Lag of Immunity Across Seasonal Acclimation States in Gopher Tortoises (Gopherus Polyphemus).

Disease outbreaks are of increasing importance to ectothermic vertebrates as one of numerous results of global change. Anthropogenic climate change is predicted to increase climatic instability, thereby altering natural thermal environments. In this study, we evaluated the direct effects of rapid temperature change on immunity in Gopher Tortoises (Gopherus polyphemus). Specifically, we tested the lag hypothesis, which predicts significant misalignment of optimal and realized immunity when temperature rapidly changes. We assayed constitutive innate immunity, B-cell humoral responses, and heterophil: lymphocyte ratios in response to rapid temperature changes corresponding to realistic changes in body temperature between winter and summer. We found that during summer, rapid temperature reduction caused a series of changes in immunity, including reduced bactericidal ability (P = 0.002), reduced humoral response (P < 0.0001), and increased heterophil:lymphocyte ratios (P < 0.0001). During winter, we found that a temperature increase provided no benefit to immunity. Specifically, there was no increase in bactericidal ability as was predicted by the lag hypothesis. In winter, humoral responses were significantly reduced as a result of rapid warming (P = 0.011) and the rapid warming caused a significant reduction in heterophil:lymphocyte ratios (P < 0.0001). Independent of temperature, we found a significant acclimation effect of winter relative to summer conditions in humoral response (P < 0.001), which showed an overall increase in this parameter during winter. Our findings demonstrate that rapid temperature change, regardless of its direction, is a constraint on immunity in ectothermic vertebrates.

Seasonal Acclimation of Constitutive Immunity in Gopher Tortoises Gopherus polyphemus.

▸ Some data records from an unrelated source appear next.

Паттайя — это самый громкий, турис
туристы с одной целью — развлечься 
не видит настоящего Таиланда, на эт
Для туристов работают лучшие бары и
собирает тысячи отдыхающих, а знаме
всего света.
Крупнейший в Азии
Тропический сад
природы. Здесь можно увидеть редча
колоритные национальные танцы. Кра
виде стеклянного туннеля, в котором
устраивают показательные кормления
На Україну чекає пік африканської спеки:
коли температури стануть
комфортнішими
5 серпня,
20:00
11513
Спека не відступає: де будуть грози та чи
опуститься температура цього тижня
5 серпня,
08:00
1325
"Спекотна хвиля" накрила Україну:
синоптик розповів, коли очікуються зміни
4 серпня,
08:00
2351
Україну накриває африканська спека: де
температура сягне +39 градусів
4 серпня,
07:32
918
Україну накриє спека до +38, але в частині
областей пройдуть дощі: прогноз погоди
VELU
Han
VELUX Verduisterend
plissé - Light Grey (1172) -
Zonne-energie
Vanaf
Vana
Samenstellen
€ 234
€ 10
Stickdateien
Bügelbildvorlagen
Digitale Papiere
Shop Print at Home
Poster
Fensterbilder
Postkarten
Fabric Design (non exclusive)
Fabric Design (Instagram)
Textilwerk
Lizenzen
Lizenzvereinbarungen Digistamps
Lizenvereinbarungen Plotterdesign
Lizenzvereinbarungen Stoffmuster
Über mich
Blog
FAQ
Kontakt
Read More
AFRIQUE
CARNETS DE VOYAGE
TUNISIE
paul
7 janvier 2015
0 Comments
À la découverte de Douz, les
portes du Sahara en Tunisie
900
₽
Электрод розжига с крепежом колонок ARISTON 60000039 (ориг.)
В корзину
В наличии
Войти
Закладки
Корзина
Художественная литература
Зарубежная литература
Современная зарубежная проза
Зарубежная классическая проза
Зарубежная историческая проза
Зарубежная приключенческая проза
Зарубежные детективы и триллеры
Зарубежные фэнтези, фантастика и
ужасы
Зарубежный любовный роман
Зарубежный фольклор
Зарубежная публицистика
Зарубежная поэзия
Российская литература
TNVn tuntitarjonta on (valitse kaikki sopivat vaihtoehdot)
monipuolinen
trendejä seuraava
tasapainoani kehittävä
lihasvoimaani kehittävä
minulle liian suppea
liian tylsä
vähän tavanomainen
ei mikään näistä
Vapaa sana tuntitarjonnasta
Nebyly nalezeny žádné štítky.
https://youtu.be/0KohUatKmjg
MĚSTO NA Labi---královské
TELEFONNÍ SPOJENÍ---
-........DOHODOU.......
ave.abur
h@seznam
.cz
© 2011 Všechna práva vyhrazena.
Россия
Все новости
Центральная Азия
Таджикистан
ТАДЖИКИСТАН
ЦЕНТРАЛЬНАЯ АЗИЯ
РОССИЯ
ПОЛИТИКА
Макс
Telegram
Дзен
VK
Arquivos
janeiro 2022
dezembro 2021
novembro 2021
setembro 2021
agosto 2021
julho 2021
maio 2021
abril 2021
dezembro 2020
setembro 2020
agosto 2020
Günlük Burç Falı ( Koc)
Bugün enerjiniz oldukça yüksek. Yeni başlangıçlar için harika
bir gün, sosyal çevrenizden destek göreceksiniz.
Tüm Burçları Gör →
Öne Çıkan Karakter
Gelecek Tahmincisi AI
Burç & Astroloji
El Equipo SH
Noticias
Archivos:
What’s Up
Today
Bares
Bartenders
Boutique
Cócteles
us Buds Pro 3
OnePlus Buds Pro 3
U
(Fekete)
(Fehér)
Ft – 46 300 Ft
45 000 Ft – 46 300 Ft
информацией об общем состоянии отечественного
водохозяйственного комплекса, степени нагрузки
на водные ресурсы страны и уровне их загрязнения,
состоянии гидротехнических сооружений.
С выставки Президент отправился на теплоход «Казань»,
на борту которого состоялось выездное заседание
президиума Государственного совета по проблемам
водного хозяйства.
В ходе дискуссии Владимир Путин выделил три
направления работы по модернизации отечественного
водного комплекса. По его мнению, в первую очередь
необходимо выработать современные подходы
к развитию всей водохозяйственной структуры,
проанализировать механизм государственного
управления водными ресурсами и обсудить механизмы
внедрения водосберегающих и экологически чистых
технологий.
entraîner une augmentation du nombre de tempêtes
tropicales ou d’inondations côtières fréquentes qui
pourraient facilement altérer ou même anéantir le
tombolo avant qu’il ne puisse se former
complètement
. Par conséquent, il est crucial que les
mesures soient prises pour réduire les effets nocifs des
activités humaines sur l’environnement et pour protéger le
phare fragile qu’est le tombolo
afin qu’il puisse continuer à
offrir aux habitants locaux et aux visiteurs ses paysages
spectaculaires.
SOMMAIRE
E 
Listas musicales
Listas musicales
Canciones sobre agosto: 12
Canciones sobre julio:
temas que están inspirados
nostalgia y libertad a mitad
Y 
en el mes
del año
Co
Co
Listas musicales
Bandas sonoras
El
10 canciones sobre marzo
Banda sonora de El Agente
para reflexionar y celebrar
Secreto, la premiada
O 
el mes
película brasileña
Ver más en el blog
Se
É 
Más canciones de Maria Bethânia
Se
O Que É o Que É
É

Studies have suggested a role for natural seasonal change to drive patterns of disease, especially within ectothermic vertebrates. In light of recent climate change, it is important to understand baseline disease resistance in a seasonal context to further understand the role that changes in seasonal weather patterns may have in increasing disease frequency. Herein we found support for the seasonal acclimation hypothesis in Gopherus polyphemus (gopher tortoise), which indicated that natural seasonal variation causes differences in baseline immune function across seasonal acclimation states. We found that an innate immune parameter, bactericidal ability (BA), was significantly elevated in the summer (P < 0.00001). Circulating leukocyte profiles varied significantly among seasons, with heterophils and monocytes increased (P = 0.00019 and P = 0.0001, respectively) and lymphocytes decreased (P < 0.00001) during winter. We assayed baseline glucocorticoid concentration (e.g., corticosterone [CORT]) across seasons and sampling conditions to test whether CORT drove the seasonal pattern in immunological acclimation. CORT was significantly lowest during winter and in animals temporarily maintained in seminatural conditions. These changes in CORT occurred independently of the immunological adjustments, suggesting that the seasonal pattern of immunity was not mediated by CORT secretion. The reduction in lymphocytes and BA and also BA during winter suggest that seasonal acclimation is likely a restraint on energetic output when temperature is low and physiological performance is thermally constrained. While these parameters were reduced in winter, the increase in heterophils and monocytes may indicate a compensatory immune adjustment to increase the number of innate phagocytic cells.